▼

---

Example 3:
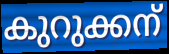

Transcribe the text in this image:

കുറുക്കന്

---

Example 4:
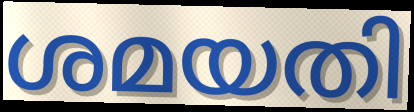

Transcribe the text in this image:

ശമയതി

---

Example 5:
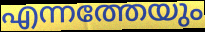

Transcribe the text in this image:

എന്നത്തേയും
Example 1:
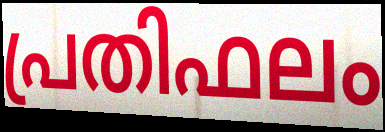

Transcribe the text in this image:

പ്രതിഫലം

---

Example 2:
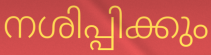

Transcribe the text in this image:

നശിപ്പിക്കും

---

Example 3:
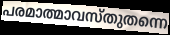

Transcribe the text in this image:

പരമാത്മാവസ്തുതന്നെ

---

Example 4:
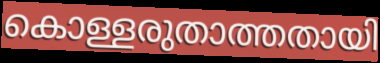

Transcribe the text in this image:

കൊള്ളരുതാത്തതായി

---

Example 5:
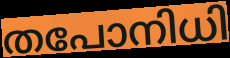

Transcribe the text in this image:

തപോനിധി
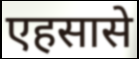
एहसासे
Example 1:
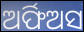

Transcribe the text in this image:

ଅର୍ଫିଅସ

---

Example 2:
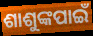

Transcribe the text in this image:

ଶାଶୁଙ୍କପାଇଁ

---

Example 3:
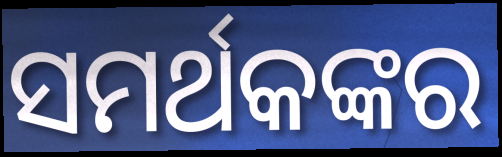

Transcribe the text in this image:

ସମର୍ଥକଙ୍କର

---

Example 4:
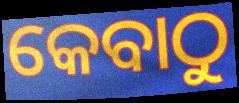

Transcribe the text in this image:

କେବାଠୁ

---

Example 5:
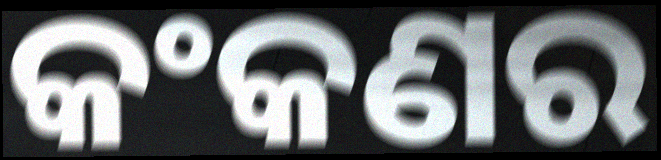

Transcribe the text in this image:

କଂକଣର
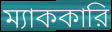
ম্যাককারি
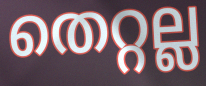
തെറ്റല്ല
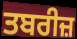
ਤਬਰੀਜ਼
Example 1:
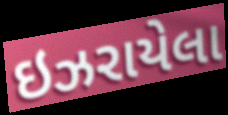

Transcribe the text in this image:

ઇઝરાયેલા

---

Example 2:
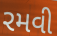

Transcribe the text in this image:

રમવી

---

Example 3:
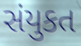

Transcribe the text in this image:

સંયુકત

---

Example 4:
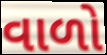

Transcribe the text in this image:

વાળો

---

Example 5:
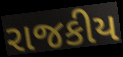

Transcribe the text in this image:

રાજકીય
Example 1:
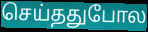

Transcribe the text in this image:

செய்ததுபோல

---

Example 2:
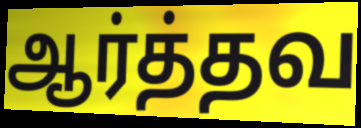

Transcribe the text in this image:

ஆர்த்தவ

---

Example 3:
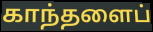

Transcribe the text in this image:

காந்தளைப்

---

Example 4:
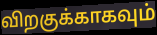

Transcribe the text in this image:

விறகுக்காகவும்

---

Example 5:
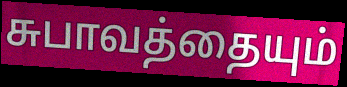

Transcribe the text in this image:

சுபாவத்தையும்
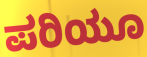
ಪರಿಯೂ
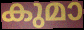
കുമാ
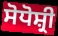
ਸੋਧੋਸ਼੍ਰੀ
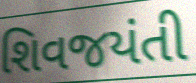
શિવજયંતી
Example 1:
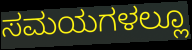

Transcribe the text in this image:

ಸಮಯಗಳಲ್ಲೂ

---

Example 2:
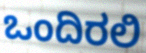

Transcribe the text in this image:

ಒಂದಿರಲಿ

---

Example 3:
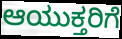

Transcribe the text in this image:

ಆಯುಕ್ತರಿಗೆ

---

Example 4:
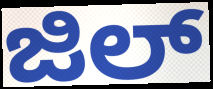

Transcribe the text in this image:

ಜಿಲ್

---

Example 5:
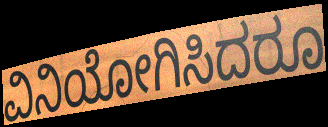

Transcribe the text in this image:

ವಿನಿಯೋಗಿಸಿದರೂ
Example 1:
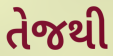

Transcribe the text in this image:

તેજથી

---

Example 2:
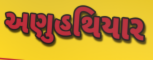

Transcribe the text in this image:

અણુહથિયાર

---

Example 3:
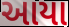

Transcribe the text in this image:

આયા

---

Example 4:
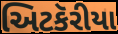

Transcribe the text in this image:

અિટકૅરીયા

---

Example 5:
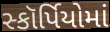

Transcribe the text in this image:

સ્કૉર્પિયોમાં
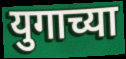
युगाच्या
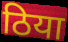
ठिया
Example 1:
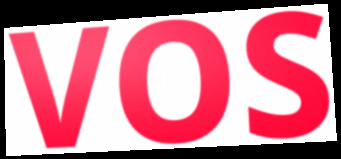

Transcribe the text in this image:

▲

■ Problem to solve ■
All records above are to be repeated exactly, with the images left out.

■ Output of the exercise ■
---

Example 3:

Transcribe the text in this image:

കുറുക്കന്

---

Example 4:

Transcribe the text in this image:

ശമയതി

---

Example 5:

Transcribe the text in this image:

എന്നത്തേയും
Example 1:

Transcribe the text in this image:

പ്രതിഫലം

---

Example 2:

Transcribe the text in this image:

നശിപ്പിക്കും

---

Example 3:

Transcribe the text in this image:

പരമാത്മാവസ്തുതന്നെ

---

Example 4:

Transcribe the text in this image:

കൊള്ളരുതാത്തതായി

---

Example 5:

Transcribe the text in this image:

തപോനിധി
एहसासे
Example 1:

Transcribe the text in this image:

ଅର୍ଫିଅସ

---

Example 2:

Transcribe the text in this image:

ଶାଶୁଙ୍କପାଇଁ

---

Example 3:

Transcribe the text in this image:

ସମର୍ଥକଙ୍କର

---

Example 4:

Transcribe the text in this image:

କେବାଠୁ

---

Example 5:

Transcribe the text in this image:

କଂକଣର
ম্যাককারি
തെറ്റല്ല
ਤਬਰੀਜ਼
Example 1:

Transcribe the text in this image:

ઇઝરાયેલા

---

Example 2:

Transcribe the text in this image:

રમવી

---

Example 3:

Transcribe the text in this image:

સંયુકત

---

Example 4:

Transcribe the text in this image:

વાળો

---

Example 5:

Transcribe the text in this image:

રાજકીય
Example 1:

Transcribe the text in this image:

செய்ததுபோல

---

Example 2:

Transcribe the text in this image:

ஆர்த்தவ

---

Example 3:

Transcribe the text in this image:

காந்தளைப்

---

Example 4:

Transcribe the text in this image:

விறகுக்காகவும்

---

Example 5:

Transcribe the text in this image:

சுபாவத்தையும்
ಪರಿಯೂ
കുമാ
ਸੋਧੋਸ਼੍ਰੀ
શિવજયંતી
Example 1:

Transcribe the text in this image:

ಸಮಯಗಳಲ್ಲೂ

---

Example 2:

Transcribe the text in this image:

ಒಂದಿರಲಿ

---

Example 3:

Transcribe the text in this image:

ಆಯುಕ್ತರಿಗೆ

---

Example 4:

Transcribe the text in this image:

ಜಿಲ್

---

Example 5:

Transcribe the text in this image:

ವಿನಿಯೋಗಿಸಿದರೂ
Example 1:

Transcribe the text in this image:

તેજથી

---

Example 2:

Transcribe the text in this image:

અણુહથિયાર

---

Example 3:

Transcribe the text in this image:

આયા

---

Example 4:

Transcribe the text in this image:

અિટકૅરીયા

---

Example 5:

Transcribe the text in this image:

સ્કૉર્પિયોમાં
युगाच्या
ठिया
Example 1:

Transcribe the text in this image:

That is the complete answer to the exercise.